Cette année c’est en effet la République Démocratique du Congo qui était mise à l’honneur…
Plus le FEMUA se développe, plus des opportunités apparaissent et une vision se dessine… La Culture est un facteur de rapprochement des peuples, qui ouvre toutes les portes. Est donc naturellement venue l’idée de convier un artiste en l’invitant à venir en délégation, pour présenter ses richesses musicales mais aussi culturelles, artisanales ou touristiques, l’histoire de son pays et son patrimoine national. Après un premier essai transformé avec le Burkina Faso et une dernière édition en date consacrée au Sénégal, c’est en effet le Congo qui était célébré cet été. Avec un pavillon qui trois jours durant n’a pas désempli.

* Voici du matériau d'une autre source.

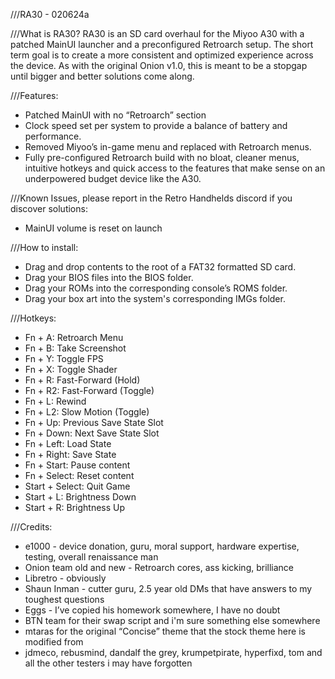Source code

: ///RA30 - 020624a

///What is RA30?
RA30 is an SD card overhaul for the Miyoo A30 with a patched MainUI launcher and a preconfigured Retroarch setup. The short term goal is to create a more consistent and optimized experience across the device. As with the original Onion v1.0, this is meant to be a stopgap until bigger and better solutions come along. 

///Features:
- Patched MainUI with no “Retroarch” section
- Clock speed set per system to provide a balance of battery and performance.
- Removed Miyoo’s in-game menu and replaced with Retroarch menus.
- Fully pre-configured Retroarch build with no bloat, cleaner menus, intuitive hotkeys and quick access to the features that make sense on an underpowered budget device like the A30.

///Known Issues, please report in the Retro Handhelds discord if you discover solutions:
- MainUI volume is reset on launch

///How to install:
- Drag and drop contents to the root of a FAT32 formatted SD card.
- Drag your BIOS files into the BIOS folder.
- Drag your ROMs into the corresponding console’s ROMS folder.
- Drag your box art into the system's corresponding IMGs folder.

///Hotkeys:
- Fn + A: Retroarch Menu
- Fn + B: Take Screenshot
- Fn + Y: Toggle FPS 
- Fn + X: Toggle Shader 
- Fn + R: Fast-Forward (Hold) 
- Fn + R2: Fast-Forward (Toggle) 
- Fn + L: Rewind 
- Fn + L2: Slow Motion (Toggle) 
- Fn + Up: Previous Save State Slot 
- Fn + Down: Next Save State Slot 
- Fn + Left: Load State 
- Fn + Right: Save State 
- Fn + Start: Pause content 
- Fn + Select: Reset content 
- Start + Select: Quit Game
- Start + L: Brightness Down
- Start + R: Brightness Up

///Credits: 
- e1000 - device donation, guru, moral support, hardware expertise, testing, overall renaissance man
- Onion team old and new - Retroarch cores, ass kicking, brilliance
- Libretro - obviously
- Shaun Inman - cutter guru, 2.5 year old DMs that have answers to my toughest questions
- Eggs - I’ve copied his homework somewhere, I have no doubt
- BTN team for their swap script and i'm sure something else somewhere
- mtaras for the original “Concise” theme that the stock theme here is modified from
- jdmeco, rebusmind, dandalf the grey, krumpetpirate, hyperfixd, tom and all the other testers i may have forgotten
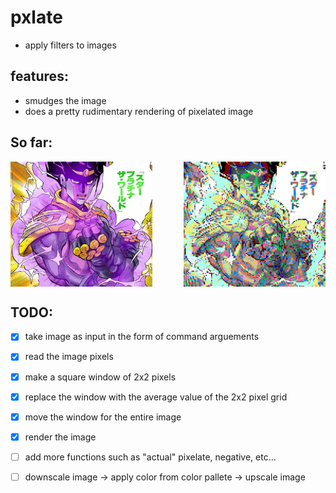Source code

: # pxlate
- apply filters to images

## features:
- smudges the image
- does a pretty rudimentary rendering of pixelated image

## So far:
<div style="display: flex; justify-content: space-between;">
    <img src="./test_image.png" alt="test_image" width="45%" />
    <img src="./pxlated.png" alt="pixelated image" width="45%" />
</div>

## TODO:
- [x] take image as input in the form of command arguements
- [x] read the image pixels
- [x] make a square window of 2x2 pixels
- [x] replace the window with the average value of the 2x2 pixel grid
- [x] move the window for the entire image
- [x] render the image


- [ ]  add more functions such as "actual" pixelate, negative, etc...
- [ ] downscale image -> apply color from color pallete -> upscale image
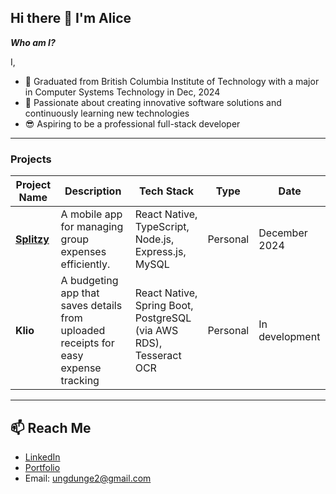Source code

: ## Hi there 👋 I'm Alice 

<!--
**EunjeongHur/EunjeongHur** is a ✨ _special_ ✨ repository because its `README.md` (this file) appears on your GitHub profile.

Here are some ideas to get you started:

- 🔭 I’m currently working on ...
- 🌱 I’m currently learning ...
- 👯 I’m looking to collaborate on ...
- 🤔 I’m looking for help with ...
- 💬 Ask me about ...
- 📫 How to reach me: ...
- 😄 Pronouns: ...
- ⚡ Fun fact: ...
-->
**_Who am I?_**

I,  
- 🏫 Graduated from British Columbia Institute of Technology with a major in Computer Systems Technology in Dec, 2024  
- 🌟 Passionate about creating innovative software solutions and continuously learning new technologies  
- 😎 Aspiring to be a professional full-stack developer  
---

### Projects
| **Project Name**                      | **Description**                                         | **Tech Stack**                     | **Type**      | **Date**       |
|---------------------------------------|---------------------------------------------------------|-------------------------------------|---------------|----------------|
| [**Splitzy**]([https://github.com/your-username/splitzy](https://github.com/EunjeongHur/Splitzy_App)) | A mobile app for managing group expenses efficiently.   | React Native, TypeScript, Node.js, Express.js, MySQL       | Personal      | December 2024  |
| **Klio** | A budgeting app that saves details from uploaded receipts for easy expense tracking               | React Native, Spring Boot, PostgreSQL (via AWS RDS), Tesseract OCR         | Personal      | In development |
---
## 📫 Reach Me
- [LinkedIn](https://linkedin.com/in/eunjeonghur)  
- [Portfolio](https://butternut-kumquat-0bb.notion.site/Portfolio-1698c6aa591f8089ab80dc25f5ec061b)  
- Email: ungdunge2@gmail.com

Quelle est la suite pour le FEMUA ?
Mon plus grand rêve est de mettre sur pied un FEMUA éclaté sur l’ensemble du continent. Organiser des festivals simultanés dans chacune des grandes capitales africaines. Cela commence par une délocalisation des concerts finaux, comme ce fut le cas cette année avec la clôture du festival à San Pedro. L’an prochain, cela pourrait être à Ouagadougou, Dakar, Cotonou ou Lomé. On travaille ce projet et cette vision actuellement, qui fera encore grandir le FEMUA et lui donner un impact économique continental, pas seulement en Côte d’Ivoire (…) L’Afrique à l’Afrique, par et pour les Africains… C’est une nouvelle mentalité que nous développons. Il faut vivre avec son temps, profiter de ce qu’offre la technologie pour nous rapprocher, créer des plateformes d’échanges artistiques, être curieux et s’enrichir les uns des autres. C’est ce qui fera la force de l’Afrique… Là où la politique a échoué, la Culture peut faire bon chemin.